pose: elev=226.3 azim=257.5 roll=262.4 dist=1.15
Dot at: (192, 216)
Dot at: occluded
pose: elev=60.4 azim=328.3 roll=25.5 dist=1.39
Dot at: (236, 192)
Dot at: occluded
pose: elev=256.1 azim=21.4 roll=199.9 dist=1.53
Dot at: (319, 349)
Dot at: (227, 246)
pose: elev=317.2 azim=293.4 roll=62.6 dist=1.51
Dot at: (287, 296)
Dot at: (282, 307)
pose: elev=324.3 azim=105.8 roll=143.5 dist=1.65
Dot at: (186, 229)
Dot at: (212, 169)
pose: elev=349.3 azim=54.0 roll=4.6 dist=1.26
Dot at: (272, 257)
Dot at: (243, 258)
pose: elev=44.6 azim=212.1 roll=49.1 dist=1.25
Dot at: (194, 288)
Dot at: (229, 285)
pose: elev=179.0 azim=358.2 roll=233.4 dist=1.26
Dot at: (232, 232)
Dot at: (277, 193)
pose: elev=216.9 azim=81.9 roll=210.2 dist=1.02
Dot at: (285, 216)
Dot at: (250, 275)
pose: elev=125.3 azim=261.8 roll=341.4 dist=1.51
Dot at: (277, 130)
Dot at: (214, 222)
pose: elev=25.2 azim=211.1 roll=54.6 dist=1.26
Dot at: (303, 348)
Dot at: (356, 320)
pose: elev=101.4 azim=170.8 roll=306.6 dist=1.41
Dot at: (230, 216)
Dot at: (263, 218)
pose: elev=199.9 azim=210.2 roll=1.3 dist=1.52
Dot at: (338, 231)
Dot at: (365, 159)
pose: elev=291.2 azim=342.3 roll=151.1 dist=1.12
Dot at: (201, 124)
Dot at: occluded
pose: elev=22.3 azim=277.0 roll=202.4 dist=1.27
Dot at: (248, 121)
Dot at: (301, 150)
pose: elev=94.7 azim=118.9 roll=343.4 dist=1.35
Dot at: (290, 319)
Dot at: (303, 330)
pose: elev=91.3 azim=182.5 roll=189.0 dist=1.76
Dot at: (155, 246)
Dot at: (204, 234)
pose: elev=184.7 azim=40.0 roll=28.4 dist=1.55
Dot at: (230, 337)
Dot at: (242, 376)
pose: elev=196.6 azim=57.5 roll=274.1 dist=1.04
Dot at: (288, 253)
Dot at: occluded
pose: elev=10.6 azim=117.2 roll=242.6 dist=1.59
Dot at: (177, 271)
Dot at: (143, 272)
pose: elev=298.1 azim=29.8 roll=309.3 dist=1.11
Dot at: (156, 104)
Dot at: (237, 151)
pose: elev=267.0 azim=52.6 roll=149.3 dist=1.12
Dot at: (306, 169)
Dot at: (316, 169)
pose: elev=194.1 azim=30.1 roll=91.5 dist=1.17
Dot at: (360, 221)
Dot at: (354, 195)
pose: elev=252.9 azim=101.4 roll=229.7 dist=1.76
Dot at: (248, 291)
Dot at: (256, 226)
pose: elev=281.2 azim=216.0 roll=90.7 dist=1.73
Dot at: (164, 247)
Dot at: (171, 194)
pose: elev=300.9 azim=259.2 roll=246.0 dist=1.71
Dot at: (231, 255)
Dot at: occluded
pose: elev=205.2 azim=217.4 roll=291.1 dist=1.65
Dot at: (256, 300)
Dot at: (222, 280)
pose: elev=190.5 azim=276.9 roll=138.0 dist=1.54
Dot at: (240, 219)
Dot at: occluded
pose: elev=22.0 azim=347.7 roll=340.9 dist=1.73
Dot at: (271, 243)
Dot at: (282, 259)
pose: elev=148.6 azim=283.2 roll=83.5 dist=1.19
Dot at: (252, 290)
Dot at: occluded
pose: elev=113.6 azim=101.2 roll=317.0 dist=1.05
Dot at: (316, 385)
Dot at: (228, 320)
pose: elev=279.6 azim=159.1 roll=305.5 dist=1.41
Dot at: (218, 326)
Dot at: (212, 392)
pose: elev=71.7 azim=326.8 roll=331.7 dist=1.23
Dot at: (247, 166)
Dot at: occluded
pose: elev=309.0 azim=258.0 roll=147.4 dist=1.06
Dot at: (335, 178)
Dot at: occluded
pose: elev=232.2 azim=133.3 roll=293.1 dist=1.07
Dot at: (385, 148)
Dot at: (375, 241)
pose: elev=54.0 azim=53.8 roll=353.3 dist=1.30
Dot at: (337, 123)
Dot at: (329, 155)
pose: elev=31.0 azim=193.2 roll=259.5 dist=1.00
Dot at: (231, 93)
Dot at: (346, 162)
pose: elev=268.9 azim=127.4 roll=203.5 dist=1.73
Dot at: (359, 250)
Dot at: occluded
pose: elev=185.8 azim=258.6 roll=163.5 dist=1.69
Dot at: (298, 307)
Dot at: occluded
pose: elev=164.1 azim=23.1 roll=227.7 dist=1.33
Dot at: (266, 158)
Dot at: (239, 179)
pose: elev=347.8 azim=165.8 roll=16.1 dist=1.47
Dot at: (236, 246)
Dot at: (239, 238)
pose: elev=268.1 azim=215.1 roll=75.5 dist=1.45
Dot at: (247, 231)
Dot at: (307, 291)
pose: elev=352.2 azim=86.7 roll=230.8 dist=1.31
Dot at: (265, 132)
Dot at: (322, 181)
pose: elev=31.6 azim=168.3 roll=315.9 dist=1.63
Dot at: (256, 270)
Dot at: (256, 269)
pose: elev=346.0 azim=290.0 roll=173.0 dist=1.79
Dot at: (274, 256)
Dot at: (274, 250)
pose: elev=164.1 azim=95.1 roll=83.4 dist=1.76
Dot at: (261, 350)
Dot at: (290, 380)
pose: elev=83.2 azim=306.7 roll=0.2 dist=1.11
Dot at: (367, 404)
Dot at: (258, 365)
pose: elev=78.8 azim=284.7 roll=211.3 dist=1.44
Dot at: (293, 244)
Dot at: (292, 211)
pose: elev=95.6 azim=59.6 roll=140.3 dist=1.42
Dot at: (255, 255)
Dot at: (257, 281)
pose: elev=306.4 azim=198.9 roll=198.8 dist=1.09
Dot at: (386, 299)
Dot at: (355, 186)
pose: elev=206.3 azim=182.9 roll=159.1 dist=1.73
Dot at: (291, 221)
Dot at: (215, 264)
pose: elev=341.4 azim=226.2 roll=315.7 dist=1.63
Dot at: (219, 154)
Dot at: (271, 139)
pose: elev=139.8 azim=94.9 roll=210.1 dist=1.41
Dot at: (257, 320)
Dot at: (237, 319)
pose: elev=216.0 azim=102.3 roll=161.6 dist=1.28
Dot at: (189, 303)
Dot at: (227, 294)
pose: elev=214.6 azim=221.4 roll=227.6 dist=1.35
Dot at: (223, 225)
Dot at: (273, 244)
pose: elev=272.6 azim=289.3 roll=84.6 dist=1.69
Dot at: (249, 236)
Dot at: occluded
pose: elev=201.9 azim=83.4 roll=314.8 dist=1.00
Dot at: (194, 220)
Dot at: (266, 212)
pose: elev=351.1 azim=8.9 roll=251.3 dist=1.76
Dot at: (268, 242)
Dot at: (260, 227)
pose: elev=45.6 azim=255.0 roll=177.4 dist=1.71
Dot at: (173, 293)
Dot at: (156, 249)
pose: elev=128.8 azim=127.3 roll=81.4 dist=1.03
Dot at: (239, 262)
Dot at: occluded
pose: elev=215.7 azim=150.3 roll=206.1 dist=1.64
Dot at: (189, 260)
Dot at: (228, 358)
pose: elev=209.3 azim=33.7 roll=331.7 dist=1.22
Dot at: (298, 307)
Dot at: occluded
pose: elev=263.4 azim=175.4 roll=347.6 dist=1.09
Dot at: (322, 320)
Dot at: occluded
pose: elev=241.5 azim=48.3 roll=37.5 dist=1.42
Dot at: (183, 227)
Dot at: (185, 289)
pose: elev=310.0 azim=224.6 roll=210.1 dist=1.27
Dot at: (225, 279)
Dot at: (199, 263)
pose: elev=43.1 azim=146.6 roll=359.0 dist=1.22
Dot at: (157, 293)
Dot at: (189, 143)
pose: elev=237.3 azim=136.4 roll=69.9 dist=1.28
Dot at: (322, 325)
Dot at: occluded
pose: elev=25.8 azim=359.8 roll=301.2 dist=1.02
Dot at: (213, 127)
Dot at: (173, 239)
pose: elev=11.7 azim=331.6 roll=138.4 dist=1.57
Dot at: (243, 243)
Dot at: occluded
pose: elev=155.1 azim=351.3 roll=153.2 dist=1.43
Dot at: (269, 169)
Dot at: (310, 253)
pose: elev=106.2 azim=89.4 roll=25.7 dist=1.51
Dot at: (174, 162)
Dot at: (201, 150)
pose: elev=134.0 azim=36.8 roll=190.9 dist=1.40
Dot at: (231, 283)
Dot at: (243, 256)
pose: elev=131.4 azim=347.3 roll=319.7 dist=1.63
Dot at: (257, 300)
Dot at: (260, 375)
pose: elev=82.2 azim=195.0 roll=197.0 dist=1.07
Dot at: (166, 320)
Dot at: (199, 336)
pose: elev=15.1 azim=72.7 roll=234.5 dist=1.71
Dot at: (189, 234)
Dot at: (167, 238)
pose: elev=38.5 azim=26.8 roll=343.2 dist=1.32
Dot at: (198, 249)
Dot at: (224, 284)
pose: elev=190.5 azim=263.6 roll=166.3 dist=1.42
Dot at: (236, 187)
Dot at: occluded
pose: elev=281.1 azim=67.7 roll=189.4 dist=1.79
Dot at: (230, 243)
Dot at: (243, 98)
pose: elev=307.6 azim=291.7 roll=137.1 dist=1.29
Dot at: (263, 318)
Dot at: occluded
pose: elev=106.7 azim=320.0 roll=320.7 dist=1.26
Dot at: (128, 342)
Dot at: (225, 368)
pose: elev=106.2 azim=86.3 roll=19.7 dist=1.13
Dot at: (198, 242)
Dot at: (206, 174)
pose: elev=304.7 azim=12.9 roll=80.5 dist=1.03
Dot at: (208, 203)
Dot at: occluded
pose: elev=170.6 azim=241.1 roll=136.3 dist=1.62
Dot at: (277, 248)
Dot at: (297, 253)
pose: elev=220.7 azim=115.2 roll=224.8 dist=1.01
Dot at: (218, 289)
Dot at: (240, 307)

■ ■ ■ ■

Work to complete =
Repeat the entries word for word, from the start of the entries up to and including the line with "Dot at: (354, 195)".

Output of the task =
pose: elev=226.3 azim=257.5 roll=262.4 dist=1.15
Dot at: (192, 216)
Dot at: occluded
pose: elev=60.4 azim=328.3 roll=25.5 dist=1.39
Dot at: (236, 192)
Dot at: occluded
pose: elev=256.1 azim=21.4 roll=199.9 dist=1.53
Dot at: (319, 349)
Dot at: (227, 246)
pose: elev=317.2 azim=293.4 roll=62.6 dist=1.51
Dot at: (287, 296)
Dot at: (282, 307)
pose: elev=324.3 azim=105.8 roll=143.5 dist=1.65
Dot at: (186, 229)
Dot at: (212, 169)
pose: elev=349.3 azim=54.0 roll=4.6 dist=1.26
Dot at: (272, 257)
Dot at: (243, 258)
pose: elev=44.6 azim=212.1 roll=49.1 dist=1.25
Dot at: (194, 288)
Dot at: (229, 285)
pose: elev=179.0 azim=358.2 roll=233.4 dist=1.26
Dot at: (232, 232)
Dot at: (277, 193)
pose: elev=216.9 azim=81.9 roll=210.2 dist=1.02
Dot at: (285, 216)
Dot at: (250, 275)
pose: elev=125.3 azim=261.8 roll=341.4 dist=1.51
Dot at: (277, 130)
Dot at: (214, 222)
pose: elev=25.2 azim=211.1 roll=54.6 dist=1.26
Dot at: (303, 348)
Dot at: (356, 320)
pose: elev=101.4 azim=170.8 roll=306.6 dist=1.41
Dot at: (230, 216)
Dot at: (263, 218)
pose: elev=199.9 azim=210.2 roll=1.3 dist=1.52
Dot at: (338, 231)
Dot at: (365, 159)
pose: elev=291.2 azim=342.3 roll=151.1 dist=1.12
Dot at: (201, 124)
Dot at: occluded
pose: elev=22.3 azim=277.0 roll=202.4 dist=1.27
Dot at: (248, 121)
Dot at: (301, 150)
pose: elev=94.7 azim=118.9 roll=343.4 dist=1.35
Dot at: (290, 319)
Dot at: (303, 330)
pose: elev=91.3 azim=182.5 roll=189.0 dist=1.76
Dot at: (155, 246)
Dot at: (204, 234)
pose: elev=184.7 azim=40.0 roll=28.4 dist=1.55
Dot at: (230, 337)
Dot at: (242, 376)
pose: elev=196.6 azim=57.5 roll=274.1 dist=1.04
Dot at: (288, 253)
Dot at: occluded
pose: elev=10.6 azim=117.2 roll=242.6 dist=1.59
Dot at: (177, 271)
Dot at: (143, 272)
pose: elev=298.1 azim=29.8 roll=309.3 dist=1.11
Dot at: (156, 104)
Dot at: (237, 151)
pose: elev=267.0 azim=52.6 roll=149.3 dist=1.12
Dot at: (306, 169)
Dot at: (316, 169)
pose: elev=194.1 azim=30.1 roll=91.5 dist=1.17
Dot at: (360, 221)
Dot at: (354, 195)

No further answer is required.